[Start of Attachment]

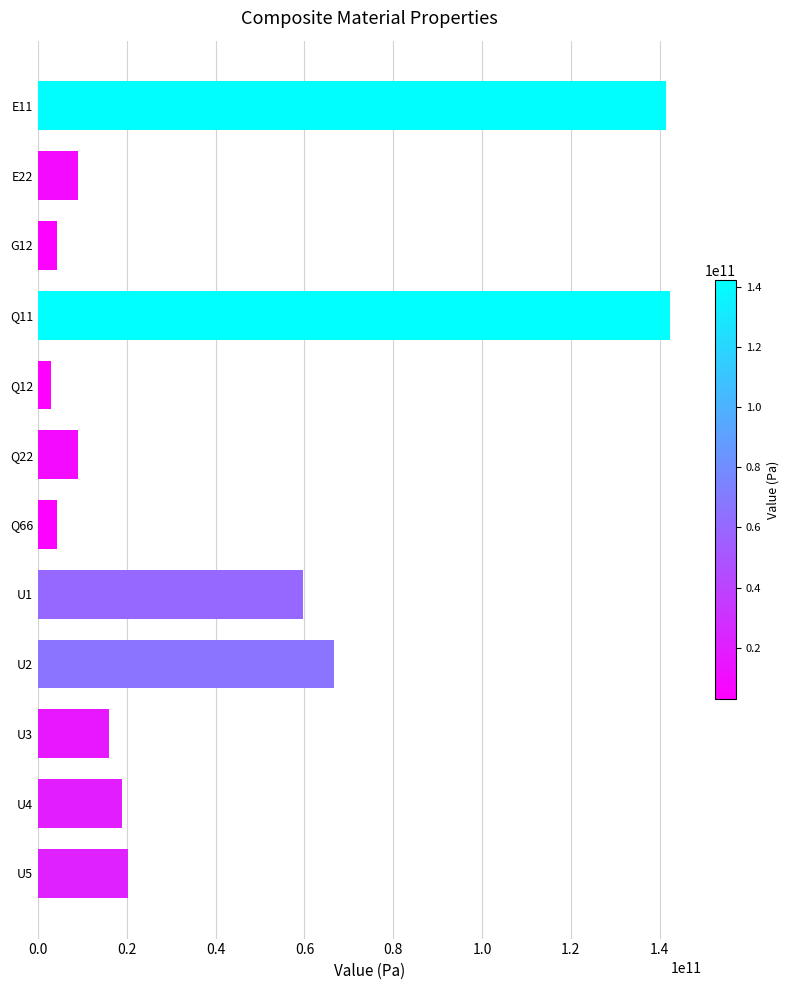

What is the greatest value displayed?

142273249546.4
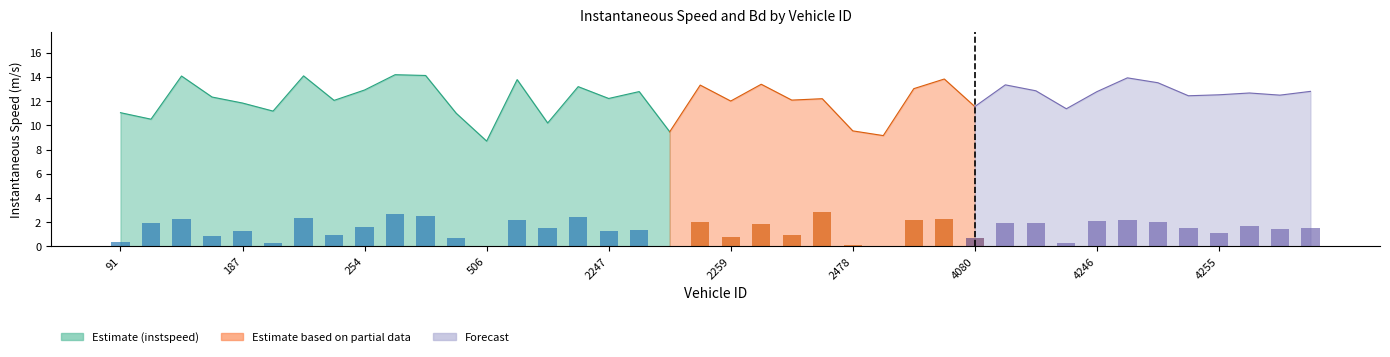

What is the sum of the Bd values at 2101.0 and 2254.0?

1.2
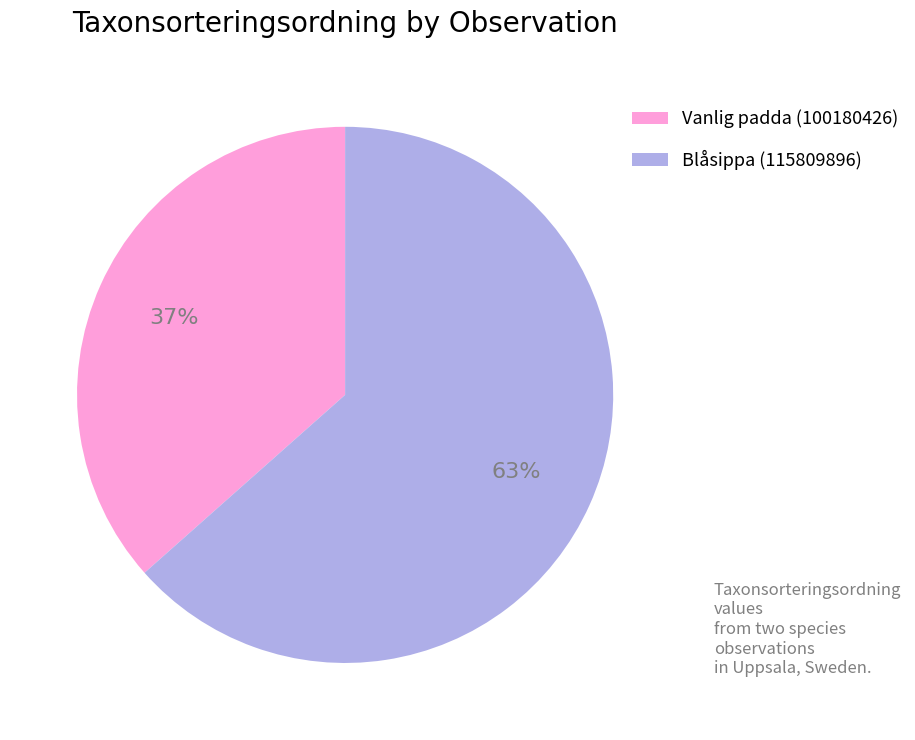

Which slice represents more than half of the pie?

Blåsippa (115809896)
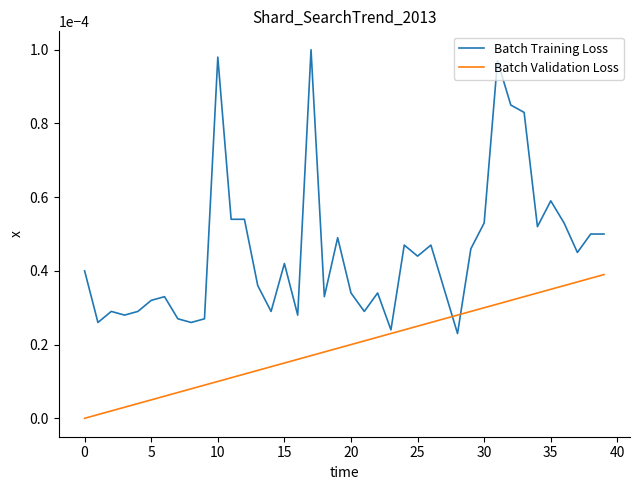

After their last crossing, which series has the higher values: Batch Training Loss or Batch Validation Loss?

Batch Training Loss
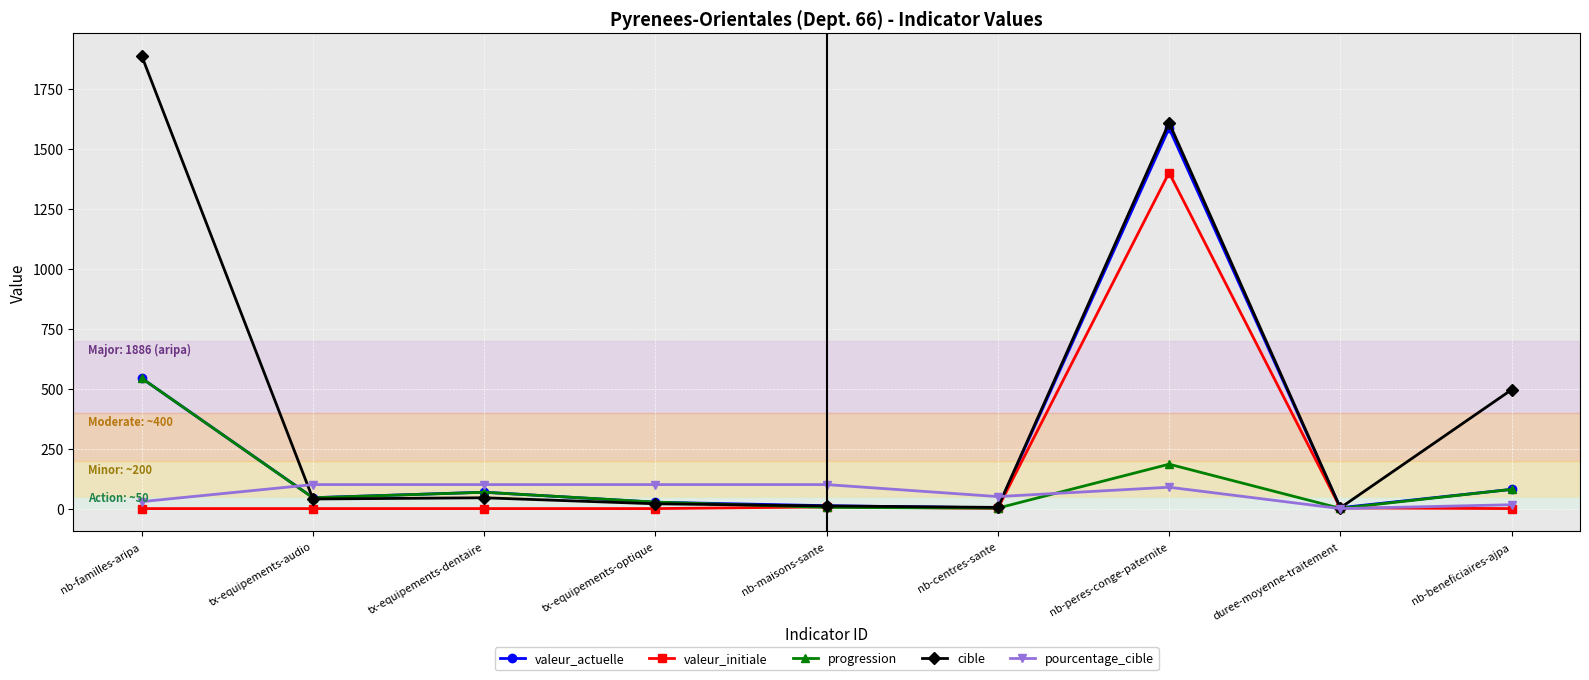

Which series has the largest total across all categories?

cible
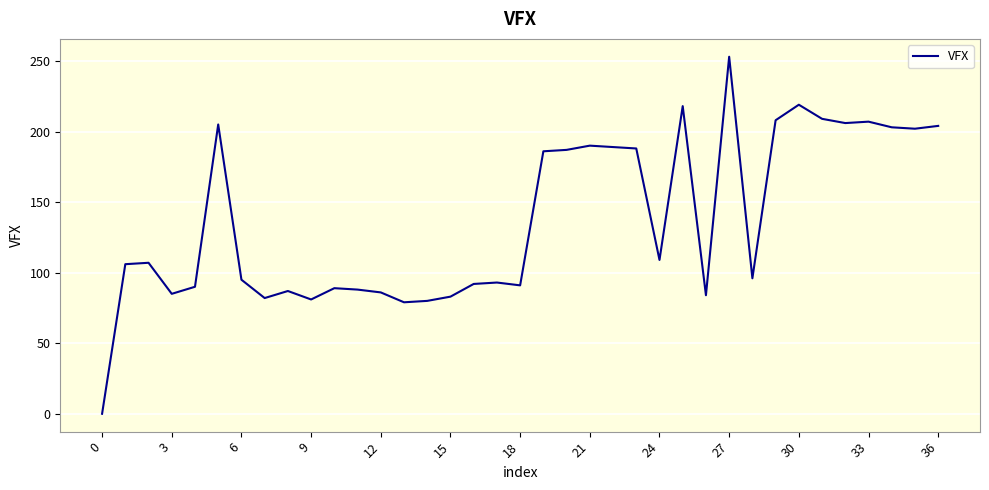

What is the difference between the maximum and minimum values?

253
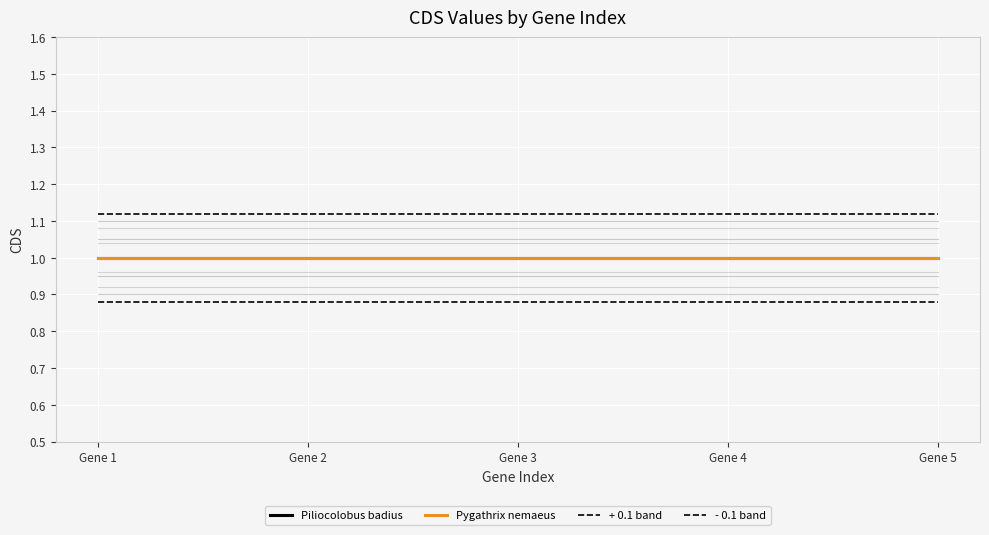

Does the chart have visible grid lines?

Yes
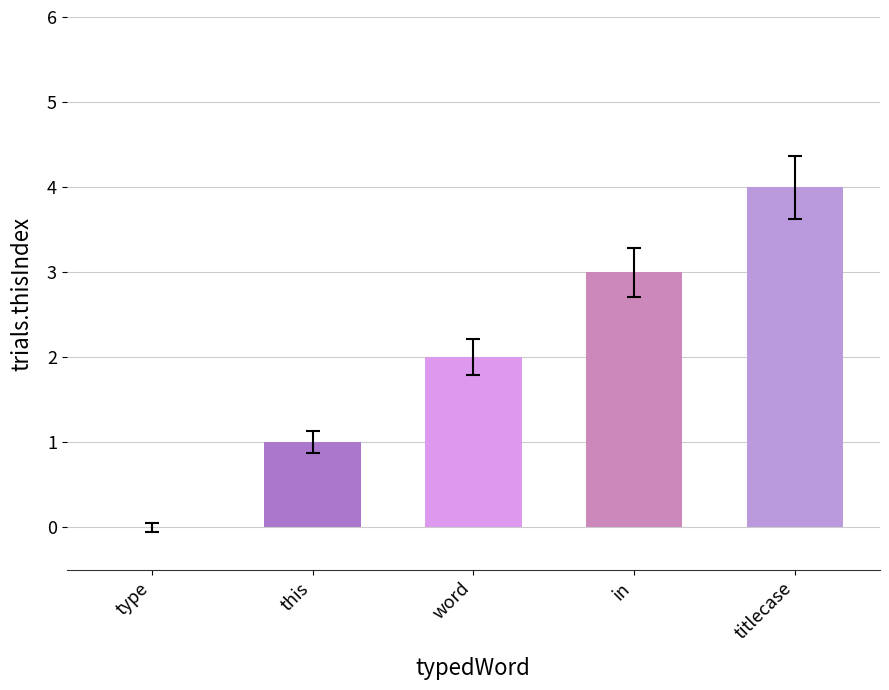

How many categories are shown in the chart?

5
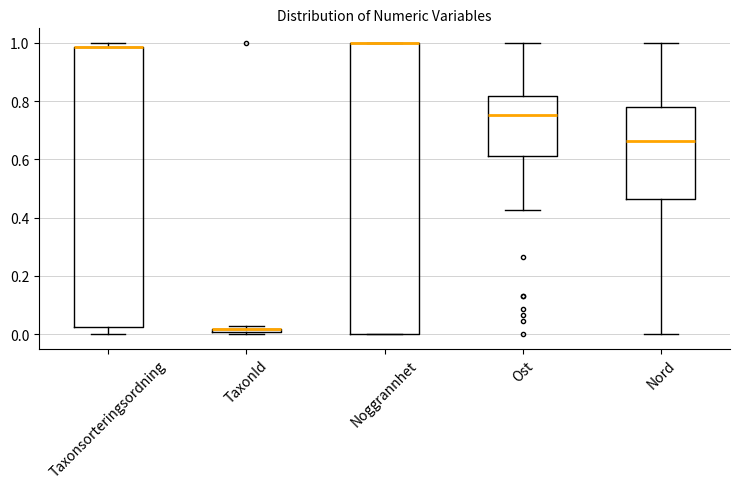

Which box is the tallest, from its lower edge to its upper edge?

Noggrannhet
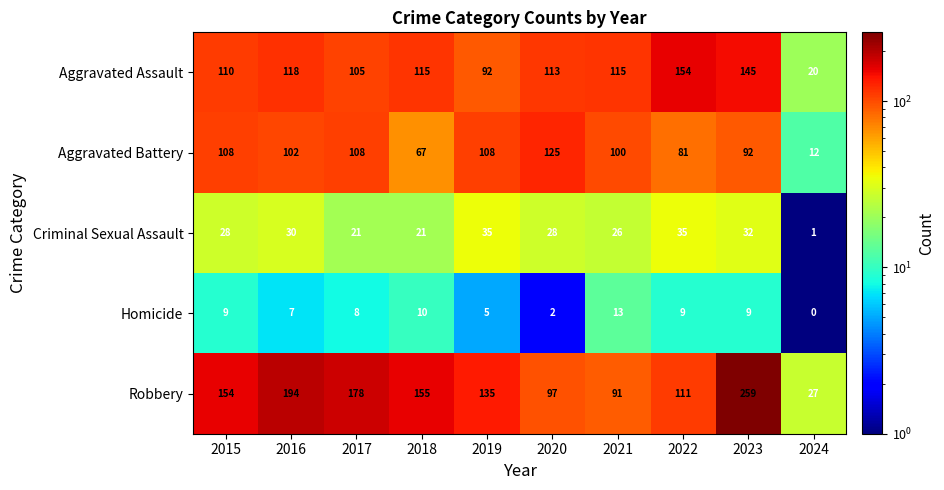

What is the difference between the second highest and second lowest values in the Robbery series?

103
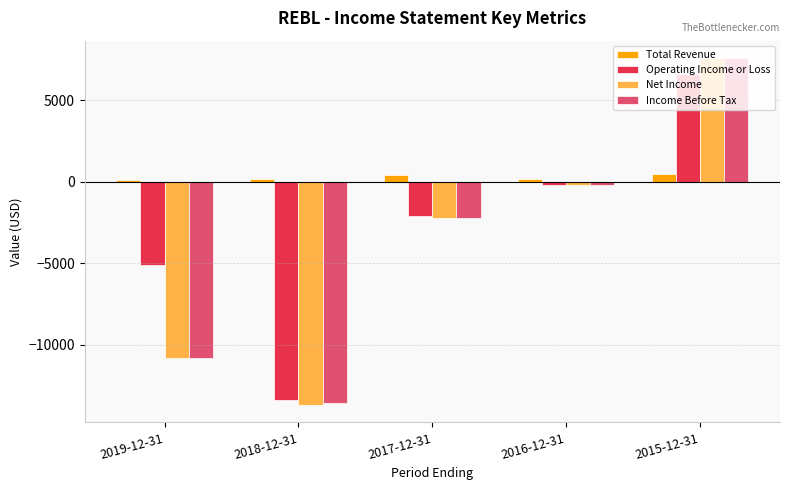

Reading left to right, transcribe all the data shown in this chart.

Total Revenue: 100	200	400	200	500
Operating Income or Loss: -5100	-13400	-2100	-200	6600
Net Income: -10800	-13700	-2200	-200	7600
Income Before Tax: -10800	-13600	-2200	-200	7600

[End of Attachment]

* _Task to complete_:
Please locate each line in the listing above that contains the string "between" and copy those lines out in full.

* _Result for this exercise_:
What is the difference between the maximum and minimum values?
What is the difference between the second highest and second lowest values in the Robbery series?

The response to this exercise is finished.